Problem to work on
Report every line of the material that contains the string "your".

Input data
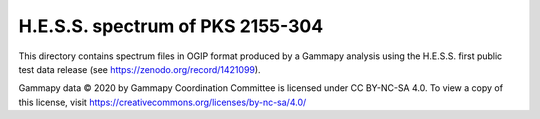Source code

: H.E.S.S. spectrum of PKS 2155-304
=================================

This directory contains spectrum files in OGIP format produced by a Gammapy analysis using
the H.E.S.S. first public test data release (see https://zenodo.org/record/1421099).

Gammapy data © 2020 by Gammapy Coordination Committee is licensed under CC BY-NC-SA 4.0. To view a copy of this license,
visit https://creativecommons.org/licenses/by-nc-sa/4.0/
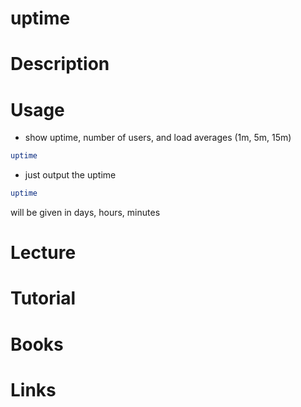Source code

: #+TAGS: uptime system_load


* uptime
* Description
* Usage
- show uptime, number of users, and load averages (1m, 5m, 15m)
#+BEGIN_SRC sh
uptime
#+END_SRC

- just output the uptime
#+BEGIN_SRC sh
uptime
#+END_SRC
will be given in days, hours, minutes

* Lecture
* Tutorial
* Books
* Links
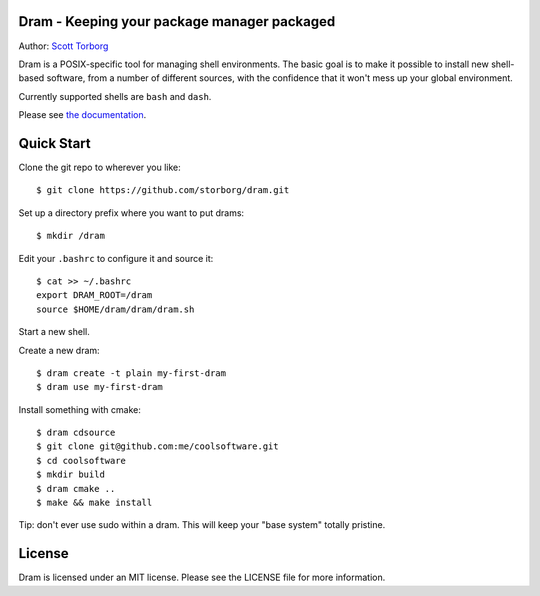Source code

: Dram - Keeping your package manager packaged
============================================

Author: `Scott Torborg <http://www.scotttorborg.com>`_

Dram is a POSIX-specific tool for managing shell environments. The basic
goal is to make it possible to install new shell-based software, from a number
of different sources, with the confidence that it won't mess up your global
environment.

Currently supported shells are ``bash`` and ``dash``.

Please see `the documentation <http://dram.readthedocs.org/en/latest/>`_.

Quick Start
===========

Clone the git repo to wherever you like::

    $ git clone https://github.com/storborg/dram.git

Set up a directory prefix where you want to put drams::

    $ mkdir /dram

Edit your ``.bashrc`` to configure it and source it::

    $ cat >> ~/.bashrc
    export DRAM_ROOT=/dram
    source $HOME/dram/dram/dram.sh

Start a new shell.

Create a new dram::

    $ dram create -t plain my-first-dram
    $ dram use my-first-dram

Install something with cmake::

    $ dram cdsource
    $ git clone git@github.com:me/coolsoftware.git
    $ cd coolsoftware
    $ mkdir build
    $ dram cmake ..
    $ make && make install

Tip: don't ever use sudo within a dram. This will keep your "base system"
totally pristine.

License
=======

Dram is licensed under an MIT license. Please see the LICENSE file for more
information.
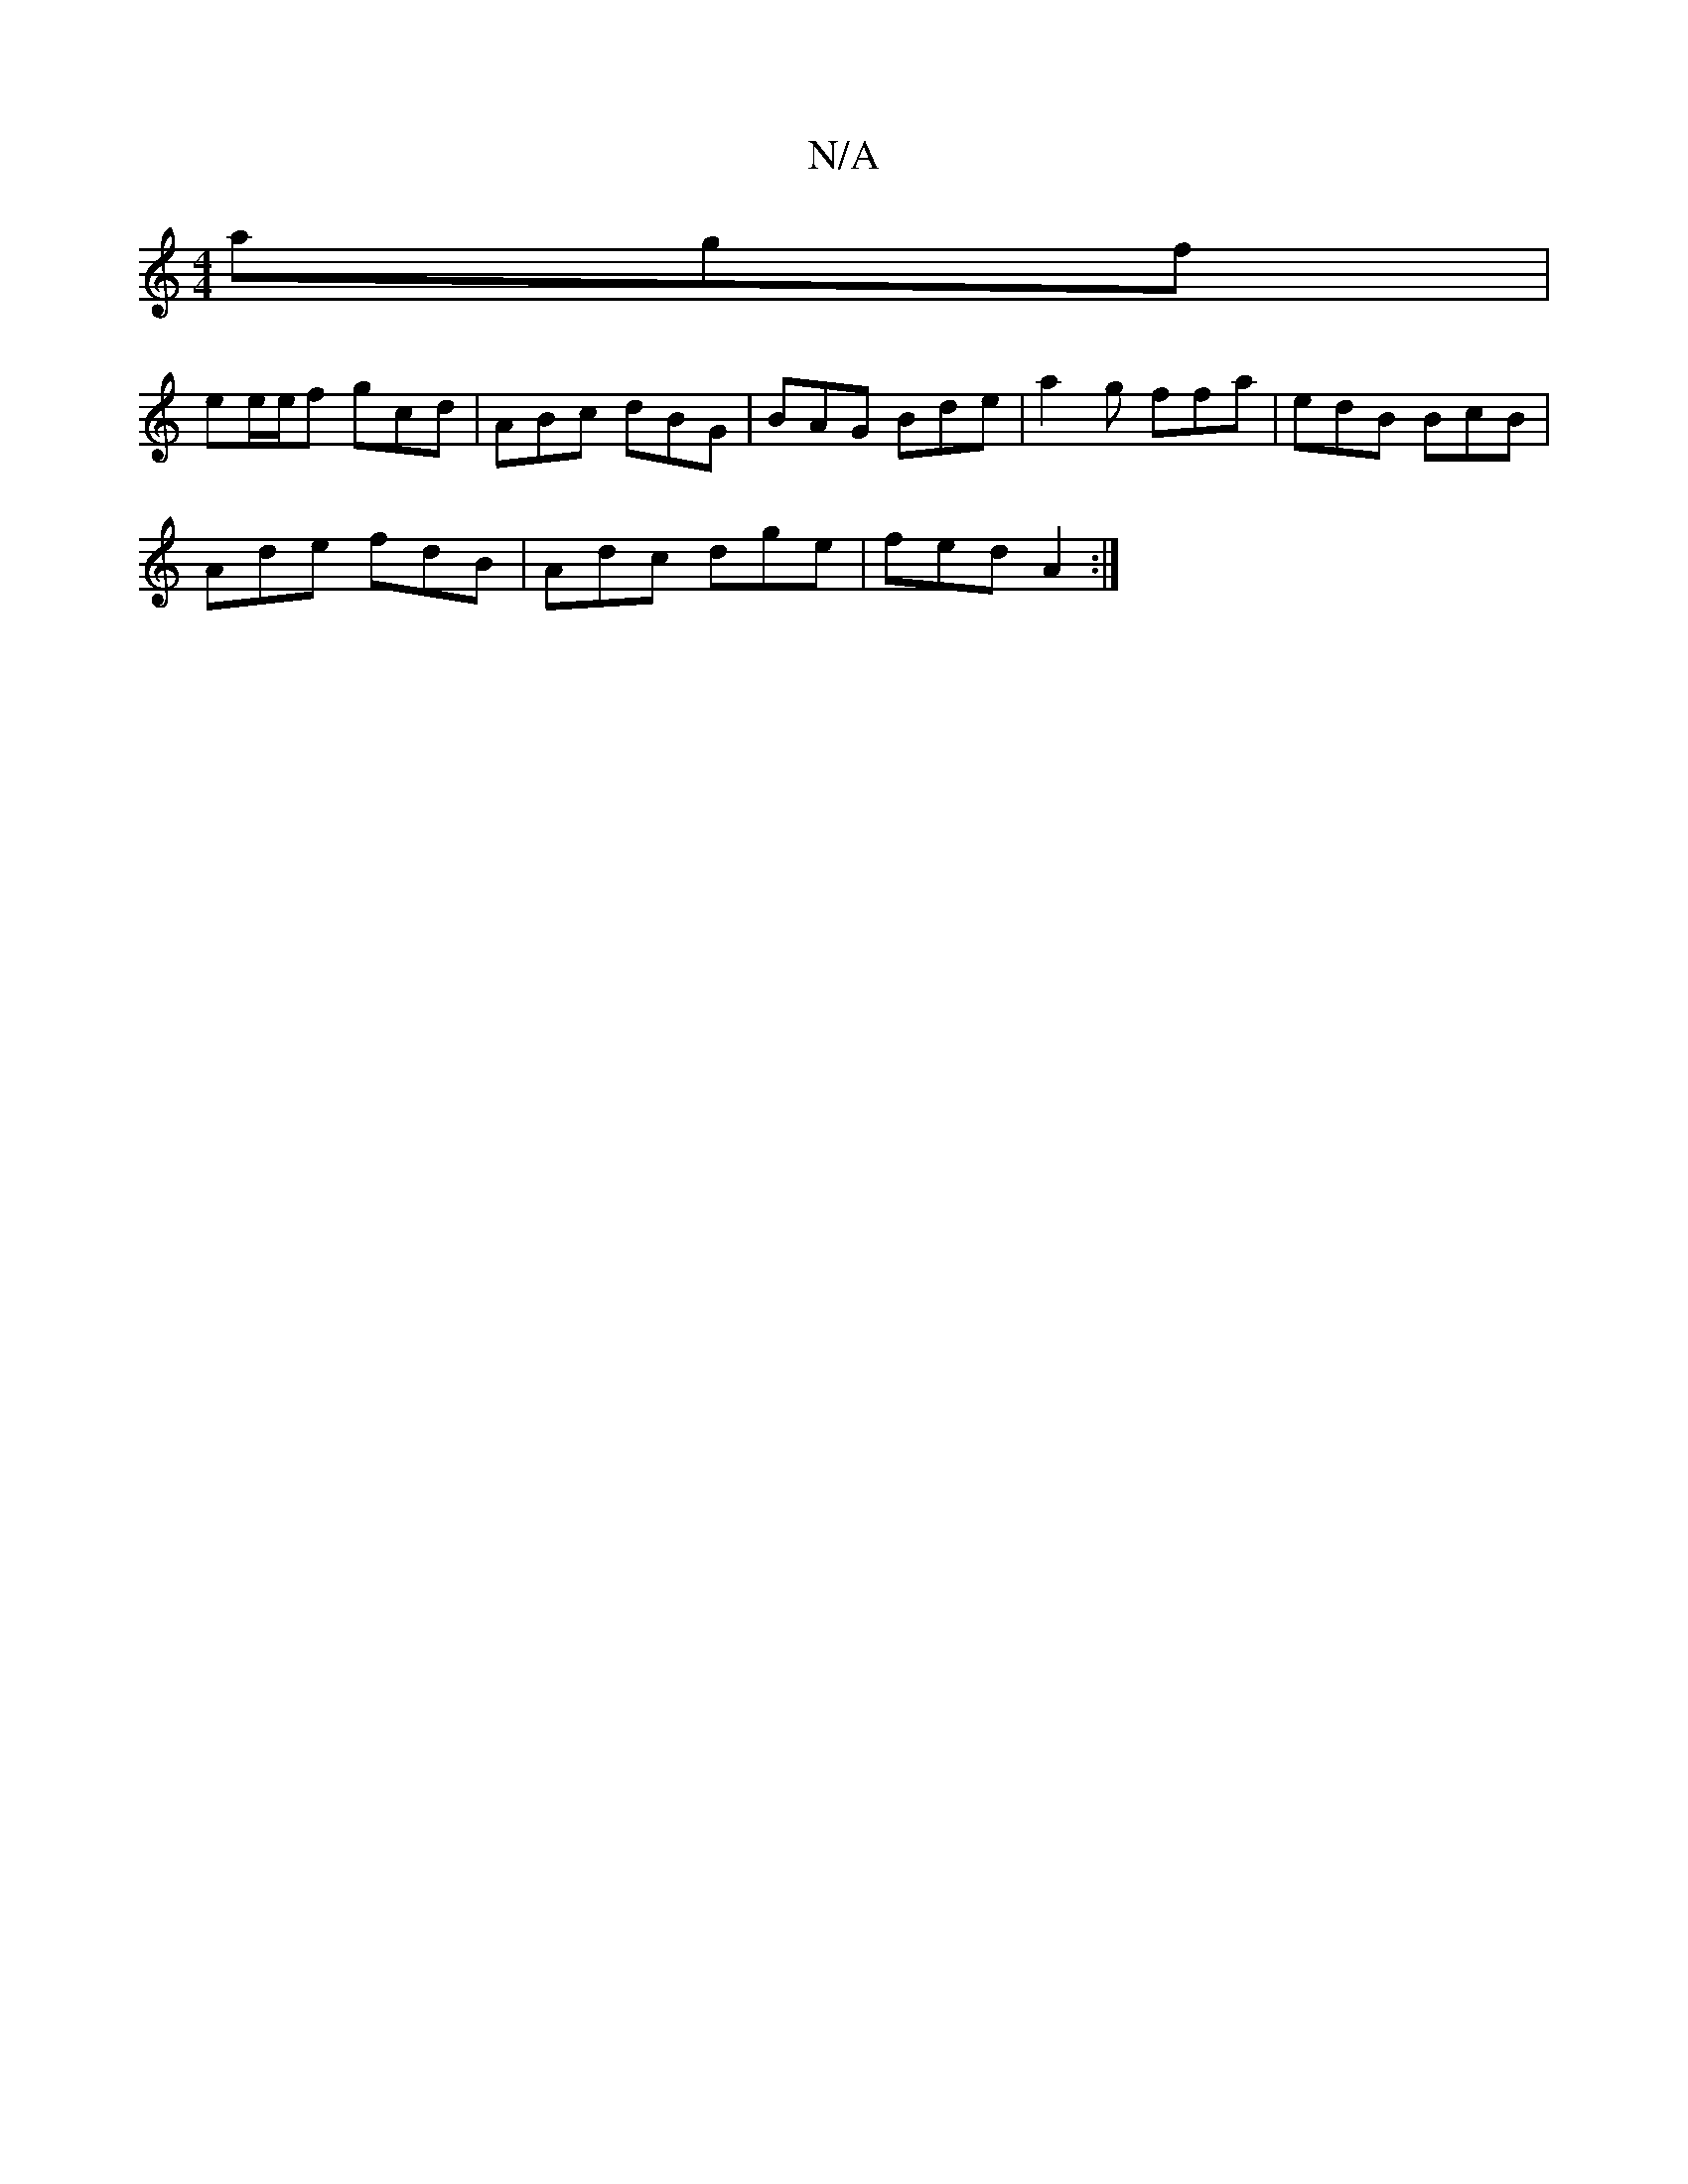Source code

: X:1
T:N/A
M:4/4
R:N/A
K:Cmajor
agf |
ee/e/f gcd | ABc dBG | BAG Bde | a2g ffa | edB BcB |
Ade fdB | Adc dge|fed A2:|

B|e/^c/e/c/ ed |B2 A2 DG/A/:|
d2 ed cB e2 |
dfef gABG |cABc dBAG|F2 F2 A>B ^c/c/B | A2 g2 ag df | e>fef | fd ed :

Output for this exercise
: Dram - Keeping your package manager packaged
of different sources, with the confidence that it won't mess up your global
Edit your ``.bashrc`` to configure it and source it::
Tip: don't ever use sudo within a dram. This will keep your "base system"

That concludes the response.